Children in Kerala
Infant and neonatal mortalities and prevalence of stunting among under five children are lowest and primary enrolment rates in schools are highest in the country.
Kerala is a state on the southwestern Malabar Coast of India. Spread over 38,863 km, Kerala is the twenty-third largest Indian state by area. It is bordered by Karnataka to the north and northeast, Tamil Nadu to the east and south, and the Lakshadweep Sea to the west. With 33,387,677 inhabitants as per the 2011 Census, Kerala is the thirteenth-largest Indian state by population. Malayalam is the most widely spoken language and is also the official language of the state.
Kerala has the lowest positive population growth rate in India, highest Human Development Index, highest literacy rate, highest life expectancy, and highest sex ratio. The state's coastline extends for 595 kilometres and around 1.1 million people in the state are dependent on the fishery industry which contributes three per cent to the state's income.
Kerala is a pioneer in implementing the universal health care programme. Kerala's 13.3 per cent prevalence of low birth weight is higher than that of many first world nations. Outbreaks of water-borne diseases such as diarrhoea, dysentery, hepatitis, and typhoid among the more than 50 per cent of people who rely on three million water wells is an issue worsened by the lack of sewers.
Kerala is one of the pioneer states in India for initiating pro-poor policies and social protection programmes for children and women in the most marginalized communities. The state introduced progressive legislations and schemes such as social security measures, expansion of health, nutrition, WASH and education systems and public distribution system.
UNICEF and the World Health Organization (WHO) designated Kerala the world's first "baby-friendly state" because of its effective promotion of breast-feeding over formulas. Over 95 per cent of Keralite births are hospital delivered and the state also has the lowest Infant mortality rate in the country. The third National Family Health Survey ranks Kerala first in "Institutional Delivery" with 100 per cent births in medical facilities.
Over the decades, these social policies were implemented effectively with high public investment in social sector and strong administrative structures and systems that facilitated effective planning and monitoring. This significantly demonstrated impact on well-being of children in health, nutrition and education. Infant and neonatal mortalities and prevalence of stunting among under five year old children are lowest and primary enrolment rates in schools are highest in the country.
Advancing children’s rights and well-being
The substantial progress made in last couple of decades in improving outcomes for children and reducing multi-dimensional deprivations in Kerala, UNICEF state office for Kerala’s programme efforts focuses largely on enhancing social inclusion and strengthening enabling environment by developing convergent social policy approach and comprehensive systems that integrate efforts for greater impacts on child well-beings.
UNICEF State office aligns its social policy strategy, which are relevant for the ‘middle income country’ context, aims to enhance and build on existing systems within the state governments, the relevant line departments, State Child Rights Protection Commission and the local self-governments in both rural and urban areas.
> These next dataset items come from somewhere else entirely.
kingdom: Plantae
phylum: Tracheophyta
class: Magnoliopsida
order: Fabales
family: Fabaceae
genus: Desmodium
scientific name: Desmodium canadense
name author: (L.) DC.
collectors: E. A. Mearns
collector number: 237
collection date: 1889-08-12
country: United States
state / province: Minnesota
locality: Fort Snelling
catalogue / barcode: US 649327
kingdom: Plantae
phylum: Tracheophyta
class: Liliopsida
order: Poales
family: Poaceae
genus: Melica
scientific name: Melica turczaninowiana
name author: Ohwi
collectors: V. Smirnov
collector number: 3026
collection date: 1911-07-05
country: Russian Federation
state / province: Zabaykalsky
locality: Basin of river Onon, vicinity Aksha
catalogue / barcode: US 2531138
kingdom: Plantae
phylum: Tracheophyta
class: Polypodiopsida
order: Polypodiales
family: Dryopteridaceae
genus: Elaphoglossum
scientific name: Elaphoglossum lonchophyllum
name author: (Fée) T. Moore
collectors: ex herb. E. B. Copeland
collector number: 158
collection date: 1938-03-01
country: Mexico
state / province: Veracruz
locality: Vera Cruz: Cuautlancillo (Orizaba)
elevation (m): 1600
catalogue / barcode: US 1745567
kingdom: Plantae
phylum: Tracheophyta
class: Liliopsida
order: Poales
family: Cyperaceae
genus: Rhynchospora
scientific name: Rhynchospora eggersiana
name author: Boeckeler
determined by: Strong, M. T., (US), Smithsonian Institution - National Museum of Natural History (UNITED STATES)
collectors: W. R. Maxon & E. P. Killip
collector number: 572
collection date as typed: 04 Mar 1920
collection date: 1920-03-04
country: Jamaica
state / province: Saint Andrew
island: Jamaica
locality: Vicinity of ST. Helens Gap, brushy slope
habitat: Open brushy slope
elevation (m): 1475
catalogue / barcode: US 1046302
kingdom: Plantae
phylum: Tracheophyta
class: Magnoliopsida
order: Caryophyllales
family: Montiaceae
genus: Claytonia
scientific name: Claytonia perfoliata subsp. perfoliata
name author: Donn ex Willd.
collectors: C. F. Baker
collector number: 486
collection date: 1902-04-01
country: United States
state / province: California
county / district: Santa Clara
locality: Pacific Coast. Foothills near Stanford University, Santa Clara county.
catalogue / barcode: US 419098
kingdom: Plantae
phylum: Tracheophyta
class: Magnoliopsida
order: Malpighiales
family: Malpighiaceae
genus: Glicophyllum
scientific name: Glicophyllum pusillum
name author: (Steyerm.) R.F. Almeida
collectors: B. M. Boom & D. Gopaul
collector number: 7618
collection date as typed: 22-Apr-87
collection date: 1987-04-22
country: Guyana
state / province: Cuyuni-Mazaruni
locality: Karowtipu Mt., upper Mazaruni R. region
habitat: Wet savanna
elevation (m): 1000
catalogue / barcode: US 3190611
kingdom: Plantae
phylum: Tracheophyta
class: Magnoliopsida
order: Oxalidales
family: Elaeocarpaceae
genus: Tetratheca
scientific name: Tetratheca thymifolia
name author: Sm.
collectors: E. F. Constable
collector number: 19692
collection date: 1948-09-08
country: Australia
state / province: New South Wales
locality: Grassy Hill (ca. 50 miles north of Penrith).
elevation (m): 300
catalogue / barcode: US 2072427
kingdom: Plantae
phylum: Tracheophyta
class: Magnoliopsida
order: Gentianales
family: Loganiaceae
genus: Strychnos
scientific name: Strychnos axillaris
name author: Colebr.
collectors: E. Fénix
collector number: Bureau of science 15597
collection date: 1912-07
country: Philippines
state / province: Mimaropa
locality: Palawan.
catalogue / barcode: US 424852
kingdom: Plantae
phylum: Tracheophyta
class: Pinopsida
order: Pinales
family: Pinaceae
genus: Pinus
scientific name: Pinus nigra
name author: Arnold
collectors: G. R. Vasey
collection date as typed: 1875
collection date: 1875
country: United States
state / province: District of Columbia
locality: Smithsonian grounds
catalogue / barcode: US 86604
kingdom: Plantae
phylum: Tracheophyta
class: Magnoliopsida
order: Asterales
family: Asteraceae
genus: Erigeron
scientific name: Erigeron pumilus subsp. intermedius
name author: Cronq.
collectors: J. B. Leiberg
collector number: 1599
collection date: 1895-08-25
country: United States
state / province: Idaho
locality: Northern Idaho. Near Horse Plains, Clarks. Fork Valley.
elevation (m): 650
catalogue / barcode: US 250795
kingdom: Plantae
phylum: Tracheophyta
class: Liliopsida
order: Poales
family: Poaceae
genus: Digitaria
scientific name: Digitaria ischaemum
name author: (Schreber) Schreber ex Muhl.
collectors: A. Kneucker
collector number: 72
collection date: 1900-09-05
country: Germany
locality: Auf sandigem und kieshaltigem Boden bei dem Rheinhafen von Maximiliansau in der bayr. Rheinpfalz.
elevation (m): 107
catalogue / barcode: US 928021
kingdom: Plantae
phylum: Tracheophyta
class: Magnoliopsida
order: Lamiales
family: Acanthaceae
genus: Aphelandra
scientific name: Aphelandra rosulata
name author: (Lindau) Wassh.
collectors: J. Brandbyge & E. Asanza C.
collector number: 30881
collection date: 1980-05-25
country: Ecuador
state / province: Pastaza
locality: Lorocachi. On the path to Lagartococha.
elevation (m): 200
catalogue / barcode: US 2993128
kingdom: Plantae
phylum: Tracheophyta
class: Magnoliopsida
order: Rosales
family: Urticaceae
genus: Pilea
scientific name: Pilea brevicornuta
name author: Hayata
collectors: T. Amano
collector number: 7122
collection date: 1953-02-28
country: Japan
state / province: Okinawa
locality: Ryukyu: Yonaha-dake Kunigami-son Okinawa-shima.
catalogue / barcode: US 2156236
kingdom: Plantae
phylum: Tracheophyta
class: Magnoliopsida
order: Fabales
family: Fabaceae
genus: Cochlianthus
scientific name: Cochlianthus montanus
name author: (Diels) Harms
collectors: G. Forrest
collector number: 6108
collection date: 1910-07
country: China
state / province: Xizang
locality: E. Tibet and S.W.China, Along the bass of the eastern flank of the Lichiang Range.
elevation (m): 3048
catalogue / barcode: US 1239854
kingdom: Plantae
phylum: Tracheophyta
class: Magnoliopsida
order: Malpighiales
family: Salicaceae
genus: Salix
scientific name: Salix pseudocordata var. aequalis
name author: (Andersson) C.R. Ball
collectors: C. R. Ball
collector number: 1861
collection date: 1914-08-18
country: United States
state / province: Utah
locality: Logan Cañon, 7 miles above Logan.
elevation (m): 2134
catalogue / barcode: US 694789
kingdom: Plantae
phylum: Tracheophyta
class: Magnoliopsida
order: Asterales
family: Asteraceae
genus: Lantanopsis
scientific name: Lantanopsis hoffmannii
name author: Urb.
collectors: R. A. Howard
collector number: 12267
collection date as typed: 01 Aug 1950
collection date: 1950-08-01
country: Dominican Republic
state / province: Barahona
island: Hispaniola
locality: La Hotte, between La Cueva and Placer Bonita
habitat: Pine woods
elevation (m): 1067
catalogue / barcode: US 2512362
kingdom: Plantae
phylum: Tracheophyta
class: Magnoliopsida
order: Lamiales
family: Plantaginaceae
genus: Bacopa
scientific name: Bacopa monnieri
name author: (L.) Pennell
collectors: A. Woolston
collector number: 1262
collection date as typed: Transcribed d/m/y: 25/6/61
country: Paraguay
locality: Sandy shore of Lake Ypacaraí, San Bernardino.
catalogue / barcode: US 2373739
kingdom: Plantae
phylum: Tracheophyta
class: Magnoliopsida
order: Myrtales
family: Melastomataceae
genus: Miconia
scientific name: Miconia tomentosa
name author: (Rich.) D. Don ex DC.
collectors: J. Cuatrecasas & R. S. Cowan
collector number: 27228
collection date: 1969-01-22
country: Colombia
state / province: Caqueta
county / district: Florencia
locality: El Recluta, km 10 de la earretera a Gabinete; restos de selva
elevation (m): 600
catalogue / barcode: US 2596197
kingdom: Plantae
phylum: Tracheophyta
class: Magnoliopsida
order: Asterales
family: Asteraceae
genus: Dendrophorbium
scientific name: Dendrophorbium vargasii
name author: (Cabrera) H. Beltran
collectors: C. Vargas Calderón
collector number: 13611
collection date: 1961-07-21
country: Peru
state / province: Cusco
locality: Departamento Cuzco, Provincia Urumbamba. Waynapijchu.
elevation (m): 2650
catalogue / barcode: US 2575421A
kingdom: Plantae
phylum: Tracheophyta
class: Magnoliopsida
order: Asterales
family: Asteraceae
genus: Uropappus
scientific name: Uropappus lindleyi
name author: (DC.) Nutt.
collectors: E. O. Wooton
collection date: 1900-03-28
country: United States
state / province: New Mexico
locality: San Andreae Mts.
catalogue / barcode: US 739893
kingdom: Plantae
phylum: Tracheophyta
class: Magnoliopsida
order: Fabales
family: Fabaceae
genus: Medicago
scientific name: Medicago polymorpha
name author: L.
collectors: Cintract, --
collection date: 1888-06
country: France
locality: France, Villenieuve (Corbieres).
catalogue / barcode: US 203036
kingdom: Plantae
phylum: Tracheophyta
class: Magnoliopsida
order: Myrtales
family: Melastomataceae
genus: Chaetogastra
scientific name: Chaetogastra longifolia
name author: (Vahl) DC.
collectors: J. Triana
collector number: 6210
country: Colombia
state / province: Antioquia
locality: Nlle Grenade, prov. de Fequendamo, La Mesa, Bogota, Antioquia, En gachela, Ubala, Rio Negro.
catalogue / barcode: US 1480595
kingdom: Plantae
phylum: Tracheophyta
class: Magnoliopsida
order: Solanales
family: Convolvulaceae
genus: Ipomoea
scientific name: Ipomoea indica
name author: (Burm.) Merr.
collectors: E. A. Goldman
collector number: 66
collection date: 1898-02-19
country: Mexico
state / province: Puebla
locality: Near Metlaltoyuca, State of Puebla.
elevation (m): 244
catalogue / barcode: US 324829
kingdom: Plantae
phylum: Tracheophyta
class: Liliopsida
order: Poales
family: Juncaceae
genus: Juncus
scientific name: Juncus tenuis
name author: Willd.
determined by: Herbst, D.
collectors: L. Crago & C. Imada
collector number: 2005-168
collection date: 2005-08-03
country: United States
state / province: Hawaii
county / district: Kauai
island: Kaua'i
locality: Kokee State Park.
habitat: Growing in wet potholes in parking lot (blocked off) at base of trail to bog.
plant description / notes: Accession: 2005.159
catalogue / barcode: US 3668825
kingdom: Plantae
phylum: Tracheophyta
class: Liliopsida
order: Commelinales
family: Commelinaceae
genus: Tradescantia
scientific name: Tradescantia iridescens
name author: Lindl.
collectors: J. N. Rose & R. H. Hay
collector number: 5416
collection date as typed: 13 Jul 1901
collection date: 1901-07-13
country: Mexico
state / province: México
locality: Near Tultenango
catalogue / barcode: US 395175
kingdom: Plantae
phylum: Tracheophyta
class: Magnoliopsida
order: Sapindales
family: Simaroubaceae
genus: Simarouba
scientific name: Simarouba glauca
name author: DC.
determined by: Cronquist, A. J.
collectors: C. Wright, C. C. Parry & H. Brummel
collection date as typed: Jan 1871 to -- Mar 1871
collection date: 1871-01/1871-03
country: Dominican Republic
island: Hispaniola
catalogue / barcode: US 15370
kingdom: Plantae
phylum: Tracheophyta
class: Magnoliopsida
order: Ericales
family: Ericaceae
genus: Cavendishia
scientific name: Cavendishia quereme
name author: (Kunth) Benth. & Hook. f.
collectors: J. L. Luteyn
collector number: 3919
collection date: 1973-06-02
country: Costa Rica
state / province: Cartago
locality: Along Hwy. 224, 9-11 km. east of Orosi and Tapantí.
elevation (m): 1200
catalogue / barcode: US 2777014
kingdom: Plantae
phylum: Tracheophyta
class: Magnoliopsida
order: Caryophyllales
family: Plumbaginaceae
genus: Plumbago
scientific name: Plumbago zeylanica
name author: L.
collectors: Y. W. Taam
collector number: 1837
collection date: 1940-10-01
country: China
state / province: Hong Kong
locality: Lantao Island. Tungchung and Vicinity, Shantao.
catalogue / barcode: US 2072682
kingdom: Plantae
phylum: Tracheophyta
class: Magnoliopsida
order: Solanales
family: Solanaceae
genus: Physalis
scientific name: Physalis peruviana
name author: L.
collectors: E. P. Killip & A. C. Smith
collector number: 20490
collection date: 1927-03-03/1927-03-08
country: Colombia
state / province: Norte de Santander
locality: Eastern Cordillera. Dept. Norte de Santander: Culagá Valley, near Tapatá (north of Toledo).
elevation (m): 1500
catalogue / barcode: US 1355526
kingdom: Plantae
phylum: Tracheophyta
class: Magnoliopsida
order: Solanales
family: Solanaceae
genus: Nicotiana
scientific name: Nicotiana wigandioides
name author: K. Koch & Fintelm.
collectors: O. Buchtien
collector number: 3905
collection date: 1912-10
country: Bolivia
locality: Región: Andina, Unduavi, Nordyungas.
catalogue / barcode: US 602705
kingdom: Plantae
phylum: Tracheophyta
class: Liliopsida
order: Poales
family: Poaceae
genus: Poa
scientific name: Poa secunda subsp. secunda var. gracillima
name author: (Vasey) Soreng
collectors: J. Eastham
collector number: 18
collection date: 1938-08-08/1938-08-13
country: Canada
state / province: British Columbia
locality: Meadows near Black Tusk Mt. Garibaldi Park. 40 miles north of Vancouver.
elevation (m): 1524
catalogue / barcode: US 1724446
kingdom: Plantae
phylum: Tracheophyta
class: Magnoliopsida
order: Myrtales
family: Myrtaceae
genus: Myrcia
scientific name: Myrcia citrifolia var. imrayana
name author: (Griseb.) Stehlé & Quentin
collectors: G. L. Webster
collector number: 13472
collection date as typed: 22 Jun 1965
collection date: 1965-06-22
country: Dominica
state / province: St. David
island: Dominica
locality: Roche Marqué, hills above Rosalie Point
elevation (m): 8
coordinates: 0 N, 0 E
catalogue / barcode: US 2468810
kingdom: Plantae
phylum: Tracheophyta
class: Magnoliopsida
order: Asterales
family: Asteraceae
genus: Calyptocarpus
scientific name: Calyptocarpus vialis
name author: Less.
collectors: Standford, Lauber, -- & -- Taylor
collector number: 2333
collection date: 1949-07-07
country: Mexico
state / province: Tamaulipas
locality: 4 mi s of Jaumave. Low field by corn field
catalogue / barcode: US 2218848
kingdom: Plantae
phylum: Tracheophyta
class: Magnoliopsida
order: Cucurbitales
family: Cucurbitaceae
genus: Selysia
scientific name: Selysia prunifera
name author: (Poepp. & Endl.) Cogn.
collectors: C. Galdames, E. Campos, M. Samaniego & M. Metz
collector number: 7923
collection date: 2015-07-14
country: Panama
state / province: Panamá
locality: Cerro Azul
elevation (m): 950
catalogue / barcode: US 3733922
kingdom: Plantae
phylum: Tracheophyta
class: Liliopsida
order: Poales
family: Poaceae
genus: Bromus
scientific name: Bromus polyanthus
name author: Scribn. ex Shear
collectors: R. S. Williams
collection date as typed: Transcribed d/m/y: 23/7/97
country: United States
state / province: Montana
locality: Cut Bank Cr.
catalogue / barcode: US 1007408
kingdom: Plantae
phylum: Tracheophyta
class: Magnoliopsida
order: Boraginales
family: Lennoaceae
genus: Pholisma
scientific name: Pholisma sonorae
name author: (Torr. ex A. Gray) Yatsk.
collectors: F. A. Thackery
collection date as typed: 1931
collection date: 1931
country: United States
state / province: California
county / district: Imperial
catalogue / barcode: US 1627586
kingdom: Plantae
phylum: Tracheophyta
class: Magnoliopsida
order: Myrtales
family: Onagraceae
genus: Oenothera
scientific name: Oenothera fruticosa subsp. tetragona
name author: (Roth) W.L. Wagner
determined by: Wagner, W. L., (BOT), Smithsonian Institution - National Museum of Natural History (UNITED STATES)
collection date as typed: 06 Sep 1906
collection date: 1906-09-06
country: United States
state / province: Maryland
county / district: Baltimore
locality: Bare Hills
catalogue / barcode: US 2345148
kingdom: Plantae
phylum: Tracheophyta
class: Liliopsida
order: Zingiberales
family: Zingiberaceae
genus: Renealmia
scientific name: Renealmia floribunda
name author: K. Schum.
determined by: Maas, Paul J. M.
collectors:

UNICEF works around the three pillars of social policy work - public finance for children, decentralization and child friendly local governance, and social protection for the vulnerable families and their children. These areas are applied to the sectoral interventions on child survival, child development, child protection and build on child participation.
The three pillars of social policy programme broadly focus on five key priorities:
Comprehensive approach to strengthen social protection systems for more integrated approach - for improvement of targeting most vulnerable, greater impact on child well-being and efficient and equitable spending for priorities – including emergency and reducing vulnerability and risks.
Going beyond child survival and access to early childhood education – develop comprehensive policy for early childhood development and programmes and financing model for all young children, from conception up to the age of school entry, achieve their developmental potential in equitable inclusive care environments, programme and policies, including in humanitarian setting. Children up to the age of school entry receive essential services including quality childcare, health, nutrition, protection and early learning services to address their developmental needs.
A comprehensive policy and programme that support adolescents and young people to reach their full potential as productive and active members of society. Working on people’s agency, focuses on bringing together public and private partners – as well as young people - to identify and scale solutions. Opportunities and programme linkages are created for adolescents and young people to access to develop skills for learning, employability and active civic engagement.
Focusing on transition to secondary education from eight to ninth grade, enhance the government planning for continuum of 12 years of education for smooth transition and quality of learning.
Establish strong monitoring and governance systems for child labour (15-18 years), child marriage and second-generation issues in child protection to support inter-sectoral convergence and reaching last miles. Modelling with financing and capacity development strategy to strengthen child protection systems will be explored to enhance social welfare.
Advocacy is an intrinsic process for addressing the disparities, discrimination and exploitation children face by helping to bring the issue of adolescents and young people’s vulnerability to the forefront of the agenda for decision makers. To achieve these outcomes through the social policy approach it is imperative to have a strong position to speak on behalf of children, adolescents and young people, and to enable them to speak up more on issues that impact them. Hence, strong partnership has been built with the academia, media, civil society organizations, adolescents and youth led organizations and well know personalities or celebrities.